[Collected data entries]
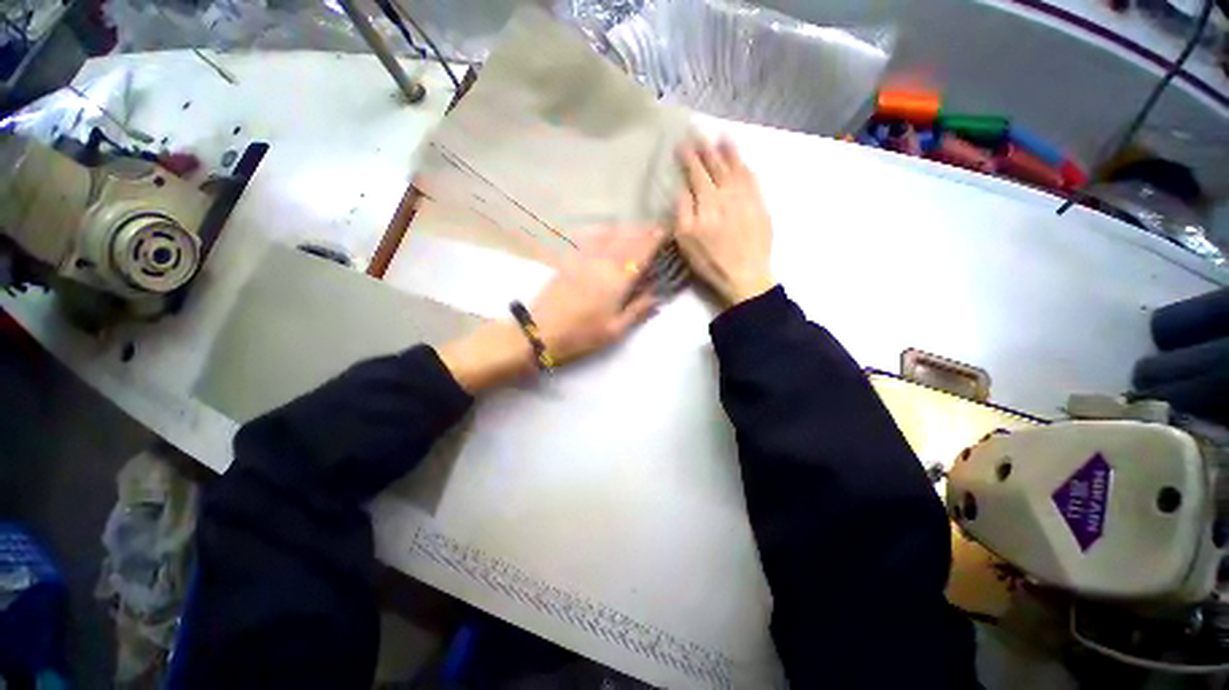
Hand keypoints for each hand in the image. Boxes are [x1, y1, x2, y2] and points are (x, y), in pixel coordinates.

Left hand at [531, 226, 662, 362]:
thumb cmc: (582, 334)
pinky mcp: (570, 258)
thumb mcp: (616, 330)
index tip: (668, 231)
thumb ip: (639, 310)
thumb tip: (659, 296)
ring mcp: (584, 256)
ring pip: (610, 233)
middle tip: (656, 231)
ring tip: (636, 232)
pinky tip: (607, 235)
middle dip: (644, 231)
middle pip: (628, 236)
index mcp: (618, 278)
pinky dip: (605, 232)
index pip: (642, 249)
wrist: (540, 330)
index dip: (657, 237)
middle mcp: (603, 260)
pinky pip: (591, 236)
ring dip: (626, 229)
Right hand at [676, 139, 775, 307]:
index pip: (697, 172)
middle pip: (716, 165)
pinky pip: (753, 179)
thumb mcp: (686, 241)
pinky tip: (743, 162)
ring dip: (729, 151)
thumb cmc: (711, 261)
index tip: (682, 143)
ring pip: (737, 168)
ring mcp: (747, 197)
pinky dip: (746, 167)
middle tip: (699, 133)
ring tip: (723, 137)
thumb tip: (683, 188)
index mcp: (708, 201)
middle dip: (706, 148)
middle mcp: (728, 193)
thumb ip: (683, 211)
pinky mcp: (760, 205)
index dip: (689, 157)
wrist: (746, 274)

--

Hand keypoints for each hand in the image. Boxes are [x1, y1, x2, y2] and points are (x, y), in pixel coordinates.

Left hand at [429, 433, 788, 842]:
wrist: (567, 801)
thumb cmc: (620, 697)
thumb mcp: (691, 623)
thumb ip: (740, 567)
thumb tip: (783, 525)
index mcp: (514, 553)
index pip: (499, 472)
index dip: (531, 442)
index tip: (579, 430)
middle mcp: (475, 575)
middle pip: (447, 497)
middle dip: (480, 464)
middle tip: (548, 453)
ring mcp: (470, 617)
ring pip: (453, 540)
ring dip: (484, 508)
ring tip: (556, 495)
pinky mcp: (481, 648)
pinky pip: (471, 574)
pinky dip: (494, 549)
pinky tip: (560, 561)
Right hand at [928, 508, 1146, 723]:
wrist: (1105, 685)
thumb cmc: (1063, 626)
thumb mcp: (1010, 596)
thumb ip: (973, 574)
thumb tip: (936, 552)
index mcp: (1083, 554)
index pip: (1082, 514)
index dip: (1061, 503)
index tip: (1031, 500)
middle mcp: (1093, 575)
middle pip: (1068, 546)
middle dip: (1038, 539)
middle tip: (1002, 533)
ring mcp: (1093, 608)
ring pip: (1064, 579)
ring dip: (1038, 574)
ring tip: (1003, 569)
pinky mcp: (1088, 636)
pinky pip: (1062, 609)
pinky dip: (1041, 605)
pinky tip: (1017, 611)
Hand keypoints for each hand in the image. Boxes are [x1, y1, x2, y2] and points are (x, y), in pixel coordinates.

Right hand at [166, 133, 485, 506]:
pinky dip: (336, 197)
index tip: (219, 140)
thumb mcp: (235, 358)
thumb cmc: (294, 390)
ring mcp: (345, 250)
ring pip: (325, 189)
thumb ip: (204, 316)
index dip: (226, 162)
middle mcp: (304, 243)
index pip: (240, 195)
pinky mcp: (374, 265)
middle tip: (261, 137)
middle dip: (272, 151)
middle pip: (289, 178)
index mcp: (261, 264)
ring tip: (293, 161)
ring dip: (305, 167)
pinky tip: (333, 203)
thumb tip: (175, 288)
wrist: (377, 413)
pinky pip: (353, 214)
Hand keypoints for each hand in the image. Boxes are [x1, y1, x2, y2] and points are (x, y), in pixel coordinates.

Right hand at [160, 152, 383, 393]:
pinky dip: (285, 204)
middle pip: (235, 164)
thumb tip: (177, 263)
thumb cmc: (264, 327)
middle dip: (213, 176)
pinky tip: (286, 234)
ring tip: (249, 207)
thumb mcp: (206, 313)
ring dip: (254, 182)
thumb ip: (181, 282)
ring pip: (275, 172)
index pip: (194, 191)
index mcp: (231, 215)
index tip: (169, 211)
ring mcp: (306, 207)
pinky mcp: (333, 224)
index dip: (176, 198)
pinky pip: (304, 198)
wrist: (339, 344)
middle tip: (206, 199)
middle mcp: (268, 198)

==

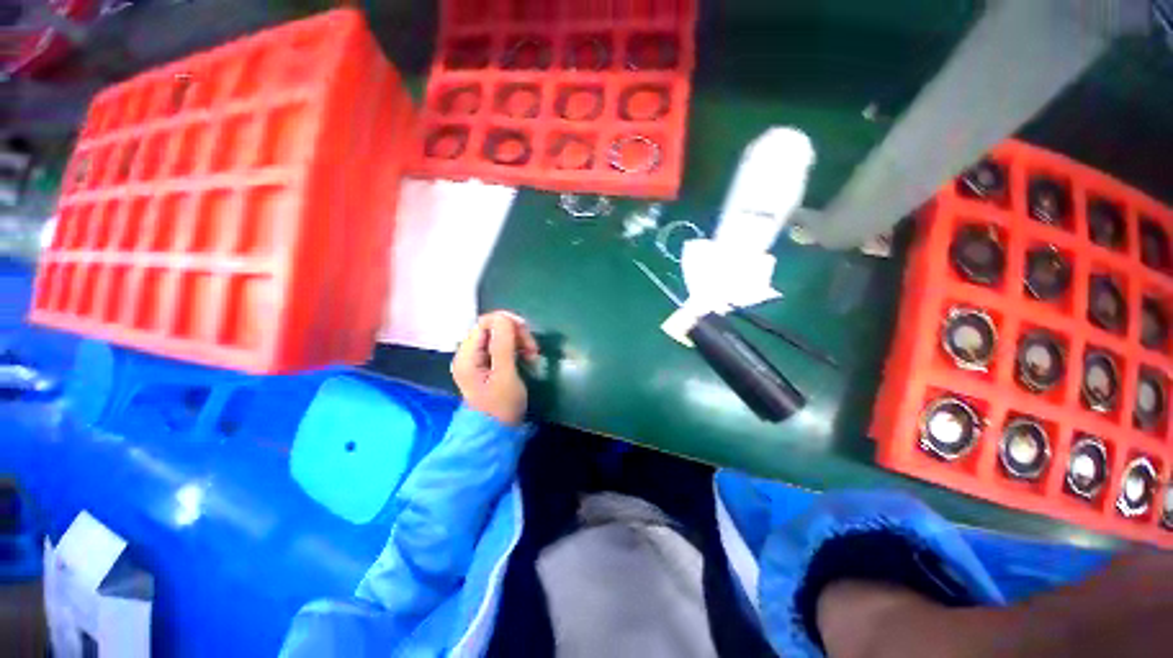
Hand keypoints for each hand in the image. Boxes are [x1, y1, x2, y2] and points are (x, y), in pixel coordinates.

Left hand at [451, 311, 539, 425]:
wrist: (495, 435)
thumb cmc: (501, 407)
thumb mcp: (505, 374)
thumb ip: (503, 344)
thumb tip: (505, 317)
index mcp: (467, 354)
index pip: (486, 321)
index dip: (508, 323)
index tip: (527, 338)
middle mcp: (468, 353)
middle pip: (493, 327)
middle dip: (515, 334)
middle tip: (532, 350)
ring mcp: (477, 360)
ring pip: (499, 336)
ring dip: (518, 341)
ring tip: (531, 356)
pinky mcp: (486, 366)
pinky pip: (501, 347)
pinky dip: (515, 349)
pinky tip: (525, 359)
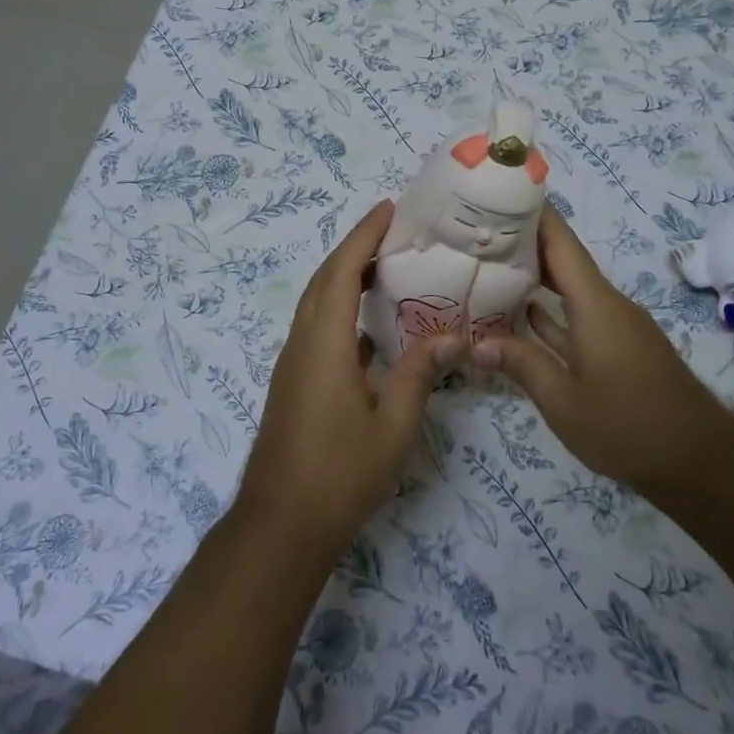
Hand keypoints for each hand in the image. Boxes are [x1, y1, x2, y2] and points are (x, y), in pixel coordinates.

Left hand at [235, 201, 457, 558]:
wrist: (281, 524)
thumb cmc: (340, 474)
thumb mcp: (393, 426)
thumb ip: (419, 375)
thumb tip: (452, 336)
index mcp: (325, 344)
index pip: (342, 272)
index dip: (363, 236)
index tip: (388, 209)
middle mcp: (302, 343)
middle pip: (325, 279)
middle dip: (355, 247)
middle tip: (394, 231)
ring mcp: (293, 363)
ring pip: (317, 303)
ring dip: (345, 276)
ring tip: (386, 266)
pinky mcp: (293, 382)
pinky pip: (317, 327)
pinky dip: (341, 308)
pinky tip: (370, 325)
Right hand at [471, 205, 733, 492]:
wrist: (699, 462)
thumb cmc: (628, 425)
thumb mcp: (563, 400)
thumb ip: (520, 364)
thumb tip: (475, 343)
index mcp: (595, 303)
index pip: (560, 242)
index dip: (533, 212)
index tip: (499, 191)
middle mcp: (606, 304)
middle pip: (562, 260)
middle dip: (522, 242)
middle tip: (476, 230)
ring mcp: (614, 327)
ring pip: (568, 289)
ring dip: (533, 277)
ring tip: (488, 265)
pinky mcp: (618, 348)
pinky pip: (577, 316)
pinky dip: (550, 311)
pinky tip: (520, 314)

* **PROMPT**: In the records above, find each line that mentions the string "Right", then copy it.

* **EXERCISE RESULT**:
Right hand at [676, 139, 775, 307]:
Right hand at [928, 508, 1146, 723]:
Right hand at [166, 133, 485, 506]:
Right hand at [160, 152, 383, 393]:
Right hand at [471, 205, 733, 492]:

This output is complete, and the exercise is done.